UAE: Real-life 'Squid Game' comes to Abu Dhabi, without the violence

UAE: Real-life ‘Squid Game’ comes to Abu Dhabi, without the violence

Abu Dhabi - Get ready to play Red Light, Green Light; Dalgona game; and odd-or-even



by

Dhanusha Gokulan

Published: Sun 10 Oct 2021, 7:09 PM

Last updated: Sun 10 Oct 2021, 8:07 PM

Want to play the Squid Game in real life? The Korean Cultural Centre (KCC) in the UAE Capital is making it possible for fans of the hit Netflix show to try their luck at children’s games — but without facing the deadly consequences depicted in the series.

Nam Chan-woo, director of the KCC, told Khaleej Times that 338 people have already signed up for the games, which are scheduled to take place on Tuesday evening.

Also read:

>> Five reasons why show is a huge success

>> Squid Game: South Korea's latest cultural phenomenon

The Korean drama, written and directed by Hwang Dong-hyuk, has topped Netflix’s global viewership charts, the company’s chief content officer Ted Sarandos revealed last week. The nine-episode show follows the story of 456 cash-strapped contestants who are risking their lives for a tempting cash prize.

Since its release, the Squid Game fever has gripped viewers worldwide, including those in the UAE. Memes and videos have flooded social events, and some have organised wholesome events to bring its thrills to life.

Squid Game player attires have also become one of the most searched Halloween costumes this year. In Ajman, Dot Cafe is serving cappuccino with a side of a Dalgona (honeycomb) candy, which was used in the second round of the games in the series.

Nam said: “The games seem a bit brutal in the series to maximise the dramatic element. However, all the games in the show are popular ones played by Korean children from past to present.”

He said that through the upcoming event, the centre hopes more people in the UAE would learn about Korean culture.

“Just as K-Pop gained worldwide popularity through YouTube in the 2010s, I think platforms such as Netflix would be a channel for the global spread of Korean video content such as dramas and movies.”

How will the KCC games be played?

Chan-woo said the games would be played by two groups consisting of 15 pre-selected participants. Two rounds will be organised from 5.30pm to 9.15pm on Tuesday.

Participants will wear uniforms — Squid Game logo T-shirts — during the event, and the staff will be donning the circle, triangle and square costumes worn by the guards in the show.

The whole game will be tournament-based and players who lost will be able to watch the game separately without being ‘eliminated’.

Guide to the games

>> Red Light, Green Light

It is a popular childhood game in Korea.

“I played it a lot during my childhood days,” said Nam. “In Korean, we say ‘The roses of Sharon have blossomed’ instead of Green Light and Red Light.

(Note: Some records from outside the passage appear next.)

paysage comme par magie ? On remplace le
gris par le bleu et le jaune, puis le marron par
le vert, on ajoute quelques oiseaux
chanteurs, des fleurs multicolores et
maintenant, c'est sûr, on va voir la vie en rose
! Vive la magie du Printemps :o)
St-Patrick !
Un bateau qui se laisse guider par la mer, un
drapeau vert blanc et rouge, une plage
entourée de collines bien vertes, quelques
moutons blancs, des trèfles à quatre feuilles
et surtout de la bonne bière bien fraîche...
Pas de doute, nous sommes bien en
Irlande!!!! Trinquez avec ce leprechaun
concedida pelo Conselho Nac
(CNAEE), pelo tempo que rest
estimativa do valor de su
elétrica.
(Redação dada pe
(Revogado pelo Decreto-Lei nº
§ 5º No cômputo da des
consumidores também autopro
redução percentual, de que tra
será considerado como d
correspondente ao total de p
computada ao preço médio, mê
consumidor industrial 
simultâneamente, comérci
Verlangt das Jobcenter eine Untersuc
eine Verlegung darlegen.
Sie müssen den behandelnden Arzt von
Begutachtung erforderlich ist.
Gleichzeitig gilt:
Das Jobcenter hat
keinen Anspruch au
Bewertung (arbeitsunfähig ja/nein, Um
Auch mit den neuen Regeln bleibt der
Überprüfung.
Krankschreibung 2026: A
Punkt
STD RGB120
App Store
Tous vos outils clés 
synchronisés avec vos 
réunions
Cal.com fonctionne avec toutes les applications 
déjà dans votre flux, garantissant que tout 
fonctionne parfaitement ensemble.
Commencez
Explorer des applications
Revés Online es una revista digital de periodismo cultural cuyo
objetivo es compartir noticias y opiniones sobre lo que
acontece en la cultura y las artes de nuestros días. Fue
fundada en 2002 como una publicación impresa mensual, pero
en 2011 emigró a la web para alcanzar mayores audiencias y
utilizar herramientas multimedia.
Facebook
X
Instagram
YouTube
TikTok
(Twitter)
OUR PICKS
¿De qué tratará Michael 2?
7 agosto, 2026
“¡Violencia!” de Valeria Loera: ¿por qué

The person whose movement is detected is eliminated.”

The KCC will shoot sponge guns — instead of actual firearms — at participants who move. Winners can move on to the next game.

>> Glass stepping stones

KCC will do floor stepping stones instead, but it will be run in the same way it was done in the show.

>> Honeycomb toffee game (Dalgona game)

“After school, on your way back home, you will see a dalgona maker in front of your school. Korean children paid Dh1 or Dh2 (10 to 20 years ago) and maybe Dh5-10 (now) for one game. They would gather with their friends and try to take out the shapes marked. If you get the shape without any breaks, you will get one more for free,” said Nam.

>> Marble game

Two players will be paired to play a game with marbles, and those who exhausted all their beads will be eliminated. The KCC will hold even-or-odd matches. The dealer will hold either a number of marbles in their fist, and the player would need to guess if it’s even or odd.

>> Ttakji

The players hold the ttakji, and whoever flips over the other’s piece first will be the winner.

“This is a traditional Korean game, and we have played the ttakji with friends and family during the holidays such as New Year’s Day or Thanksgiving Day. Koreans used to make ttakji with old calendars because they are usually hard enough to make a durable ttakji,” said Nam.